Directive
Count the lines in the records below that contain the string "tokenarena". Reply with the number only.

[Opening Records for this exercise section]

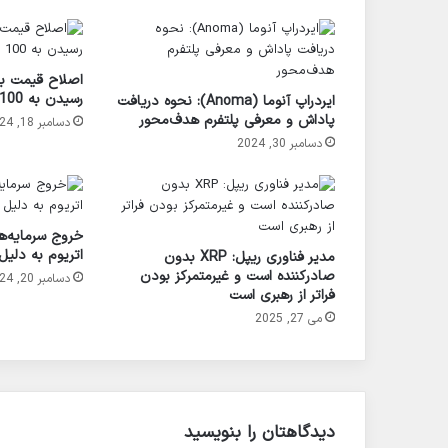
اصلاح قیمت ب
رسیدن به 100 هزار دلار
ایردراپ آنوما (Anoma): نحوه دریافت
پاداش و معرفی پلتفرم هدف‌محور
دسامبر 18, 2024
دسامبر 30, 2024
اتریوم به دلی
مدیر فناوری ریپل: XRP بدون
صادرکننده است و غیرمتمرکز بودن
دسامبر 20, 2024
فراتر از رهبری است
می 27, 2025
دیدگاهتان را بنویسید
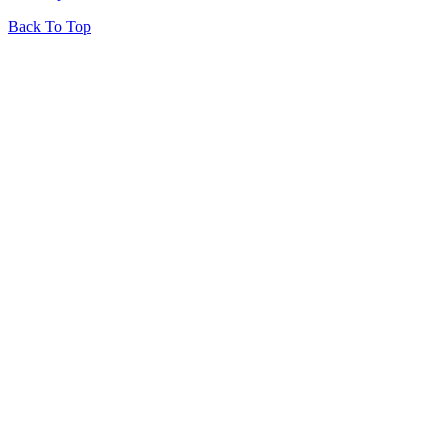
Back To Top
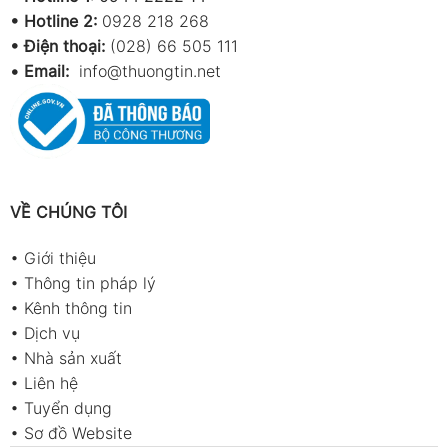
– 99 record)
•
Hotline 2:
0928 218 268
• Điện thoại:
(028) 66 505 111
Lưu lượng
●
●
●
●
•
Email:
info@thuongtin.net
(Flow)
Vận tốc gió
●
●
●
●
(Velocity)
Ứng dụng sản phẩm
VỀ CHÚNG TÔI
Đo tốc độ gió tại cửa gió và ống dẫn
Kiểm tra lưu lượng trong hệ thống HVAC
•
Giới thiệu
Đánh giá hiệu suất thông gió trong nhà
•
Thông tin pháp lý
xưởng
•
Kênh thông tin
•
Dịch vụ
Ứng dụng trong bảo trì hệ thống điều hòa
•
Nhà sản xuất
Sử dụng trong nghiên cứu và kỹ thuật môi
•
Liên hệ
trường
•
Tuyển dụng
•
Sơ đồ Website
Phụ kiện sản phẩm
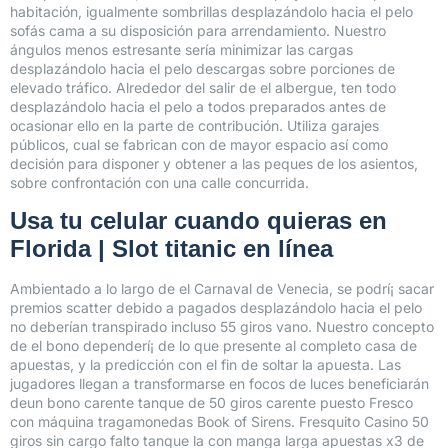
habitación, igualmente sombrillas desplazándolo hacia el pelo
sofás cama a su disposición para arrendamiento. Nuestro
ángulos menos estresante serí­a minimizar las cargas
desplazándolo hacia el pelo descargas sobre porciones de
elevado tráfico. Alrededor del salir de el albergue, ten todo
desplazándolo hacia el pelo a todos preparados antes de
ocasionar ello en la parte de contribución. Utiliza garajes
públicos, cual se fabrican con de mayor espacio así­ como
decisión para disponer y obtener a las peques de los asientos,
sobre confrontación con una calle concurrida.
Usa tu celular cuando quieras en
Florida | Slot titanic en línea
Ambientado a lo largo de el Carnaval de Venecia, se podrí¡ sacar
premios scatter debido a pagados desplazándolo hacia el pelo
no deberían transpirado incluso 55 giros vano. Nuestro concepto
de el bono dependerí¡ de lo que presente al completo casa de
apuestas, y la predicción con el fin de soltar la apuesta. Las
jugadores llegan a transformarse en focos de luces beneficiarán
deun bono carente tanque de 50 giros carente puesto Fresco
con máquina tragamonedas Book of Sirens. Fresquito Casino 50
giros sin cargo falto tanque la con manga larga apuestas x3 de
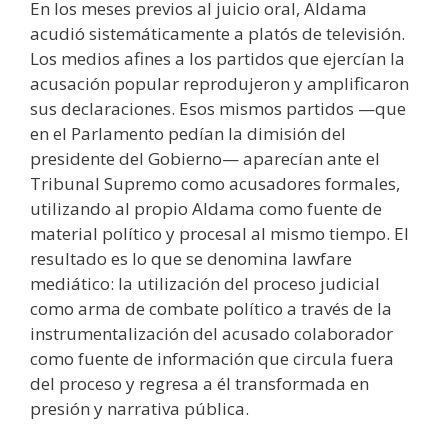
En los meses previos al juicio oral, Aldama
acudió sistemáticamente a platós de televisión.
Los medios afines a los partidos que ejercían la
acusación popular reprodujeron y amplificaron
sus declaraciones. Esos mismos partidos —que
en el Parlamento pedían la dimisión del
presidente del Gobierno— aparecían ante el
Tribunal Supremo como acusadores formales,
utilizando al propio Aldama como fuente de
material político y procesal al mismo tiempo. El
resultado es lo que se denomina lawfare
mediático: la utilización del proceso judicial
como arma de combate político a través de la
instrumentalización del acusado colaborador
como fuente de información que circula fuera
del proceso y regresa a él transformada en
presión y narrativa pública.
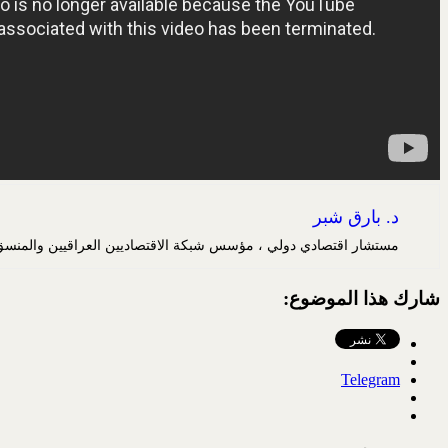
د. بارق شبر
مستشار اقتصادي دولي ، مؤسس شبكة الاقتصاديين العراقيين والمنسق العا
شارك هذا الموضوع:
Telegram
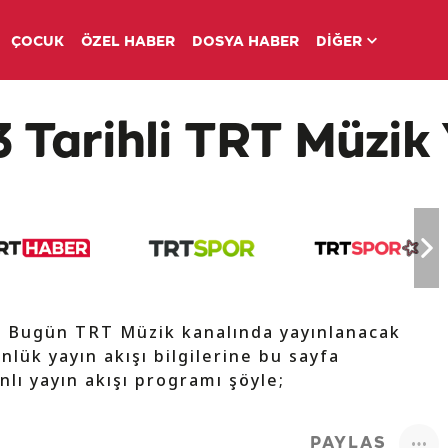
ÇOCUK
ÖZEL HABER
DOSYA HABER
DİĞER
 Tarihli TRT Müzik 
e Bugün TRT Müzik kanalında yayınlanacak
nlük yayın akışı bilgilerine bu sayfa
nlı yayın akışı programı şöyle;
PAYLAŞ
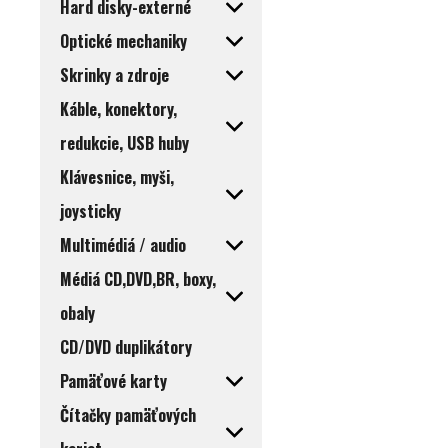
Hard disky-externé
Optické mechaniky
Skrinky a zdroje
Káble, konektory,
redukcie, USB huby
Klávesnice, myši,
joysticky
Multimédiá / audio
Médiá CD,DVD,BR, boxy,
obaly
CD/DVD duplikátory
Pamäťové karty
Čítačky pamäťových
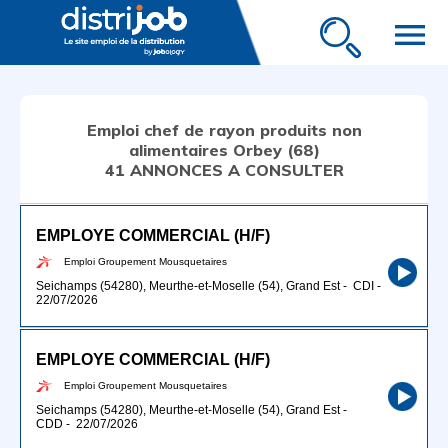
menu
Emploi chef de rayon produits non
alimentaires Orbey (68)
41 ANNONCES A CONSULTER
EMPLOYE COMMERCIAL (H/F)
Emploi Groupement Mousquetaires
Seichamps (54280), Meurthe-et-Moselle (54), Grand Est
-
CDI
-
22/07/2026
EMPLOYE COMMERCIAL (H/F)
Emploi Groupement Mousquetaires
Seichamps (54280), Meurthe-et-Moselle (54), Grand Est
-
CDD
-
22/07/2026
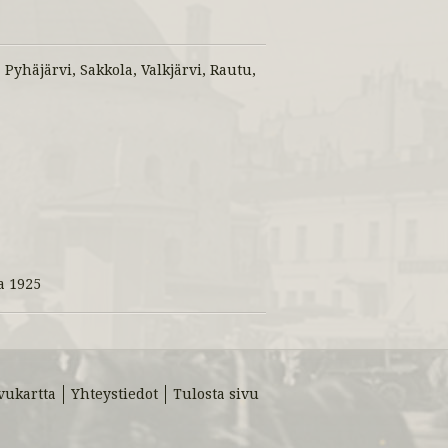
Pyhäjärvi, Sakkola, Valkjärvi, Rautu,
a 1925
vukartta
Yhteystiedot
Tulosta sivu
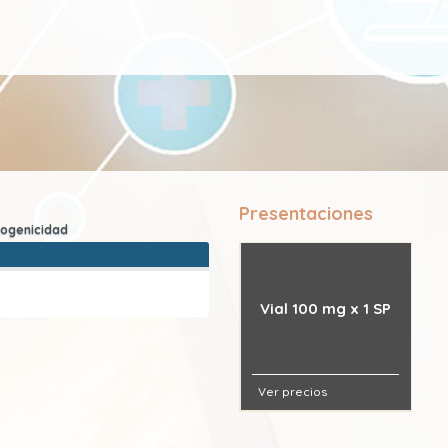
Presentaciones
Vial 100 mg x 1 SP
Ver precios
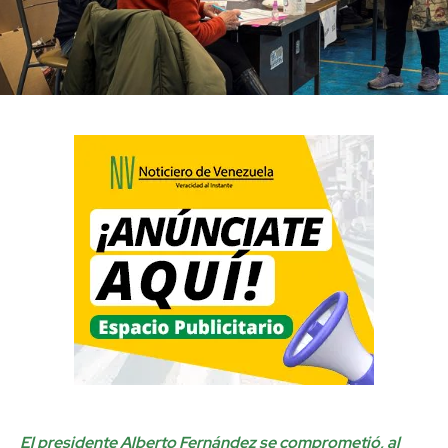
El presidente Alberto Fernández se comprometió, al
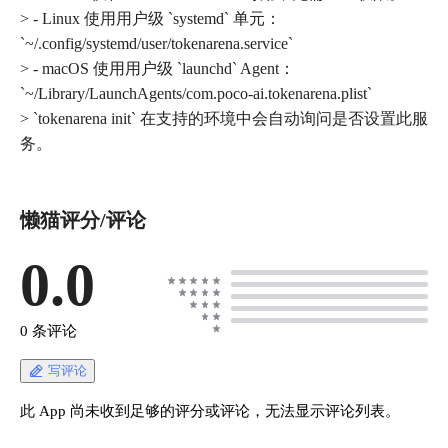
> - Linux 使用用户级 `systemd` 单元：
`~/.config/systemd/user/tokenarena.service`
> - macOS 使用用户级 `launchd` Agent：
`~/Library/LaunchAgents/com.poco-ai.tokenarena.plist`
> `tokenarena init` 在支持的环境中会自动询问是否设置此服
懒猫评分/评论
0.0
0 条评论
写评论
此 App 尚未收到足够的评分或评论，无法显示评论列表。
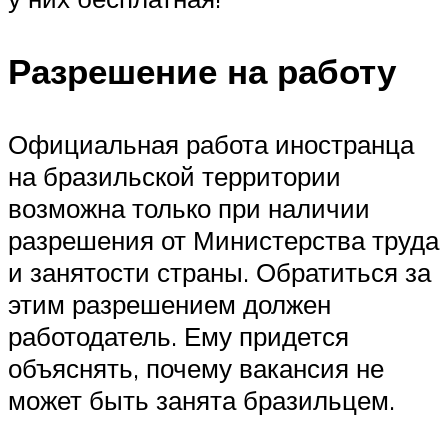
Разрешение на работу
Официальная работа иностранца
на бразильской территории
возможна только при наличии
разрешения от Министерства труда
и занятости страны. Обратиться за
этим разрешением должен
работодатель. Ему придется
объяснять, почему вакансия не
может быть занята бразильцем.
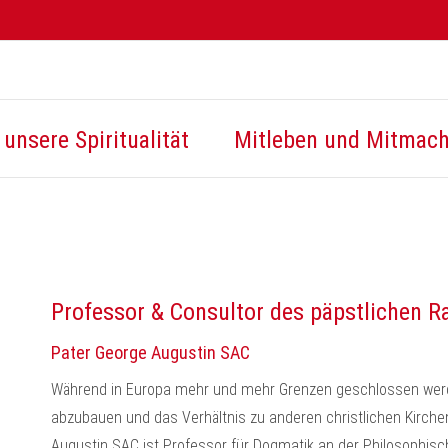
unsere Spiritualität
Mitleben und Mitmac
Professor & Consultor des päpstlichen R
Pater George Augustin SAC
Während in Europa mehr und mehr Grenzen geschlossen werden
abzubauen und das Verhältnis zu anderen christlichen Kirchen
Augustin SAC ist Professor für Dogmatik an der Philosophis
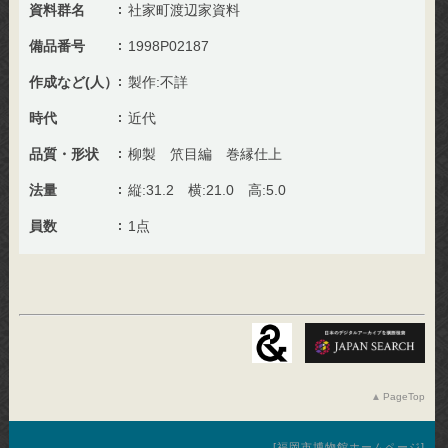
資料群名
社家町渡辺家資料
備品番号
1998P02187
作成など(人）
製作:不詳
時代
近代
品質・形状
柳製 笊目編 巻縁仕上
法量
縦:31.2 横:21.0 高:5.0
員数
1点
PageTop
福岡市博物館ホームページ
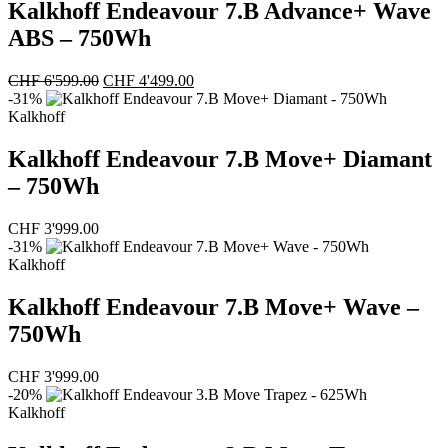
Kalkhoff Endeavour 7.B Advance+ Wave
ABS – 750Wh
Ursprünglicher
Aktueller
CHF
6'599.00
CHF
4'499.00
Preis
Preis
-31%
war:
ist:
Kalkhoff
CHF 6'599.00
CHF 4'499.00.
Kalkhoff Endeavour 7.B Move+ Diamant
– 750Wh
CHF
3'999.00
-31%
Kalkhoff
Kalkhoff Endeavour 7.B Move+ Wave –
750Wh
CHF
3'999.00
-20%
Kalkhoff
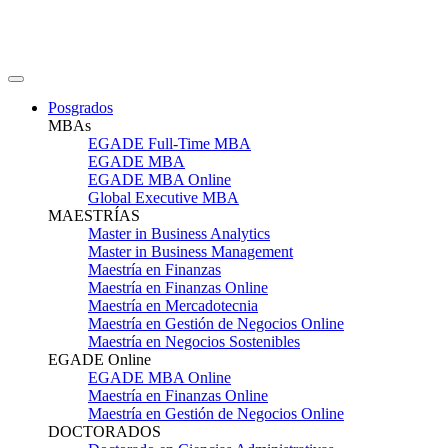
Posgrados
MBAs
EGADE Full-Time MBA
EGADE MBA
EGADE MBA Online
Global Executive MBA
MAESTRÍAS
Master in Business Analytics
Master in Business Management
Maestría en Finanzas
Maestría en Finanzas Online
Maestría en Mercadotecnia
Maestría en Gestión de Negocios Online
Maestría en Negocios Sostenibles
EGADE Online
EGADE MBA Online
Maestría en Finanzas Online
Maestría en Gestión de Negocios Online
DOCTORADOS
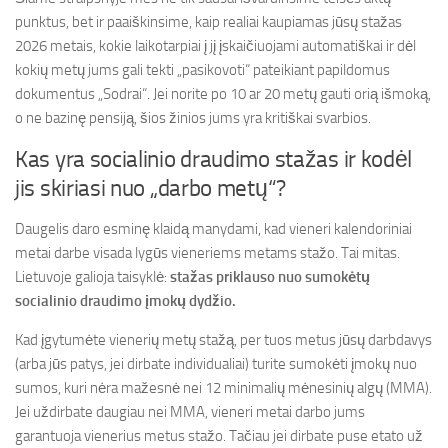
punktus, bet ir paaiškinsime, kaip realiai kaupiamas jūsų stažas
2026 metais, kokie laikotarpiai į jį įskaičiuojami automatiškai ir dėl
kokių metų jums gali tekti „pasikovoti“ pateikiant papildomus
dokumentus „Sodrai“. Jei norite po 10 ar 20 metų gauti orią išmoką,
o ne bazinę pensiją, šios žinios jums yra kritiškai svarbios.
Kas yra socialinio draudimo stažas ir kodėl
jis skiriasi nuo „darbo metų“?
Daugelis daro esminę klaidą manydami, kad vieneri kalendoriniai
metai darbe visada lygūs vieneriems metams stažo. Tai mitas.
Lietuvoje galioja taisyklė:
stažas priklauso nuo sumokėtų
socialinio draudimo įmokų dydžio.
Kad įgytumėte vienerių metų stažą, per tuos metus jūsų darbdavys
(arba jūs patys, jei dirbate individualiai) turite sumokėti įmokų nuo
sumos, kuri nėra mažesnė nei 12 minimalių mėnesinių algų (MMA).
Jei uždirbate daugiau nei MMA, vieneri metai darbo jums
garantuoja vienerius metus stažo. Tačiau jei dirbate puse etato už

[Closing Records for this exercise section]

Response to this task
3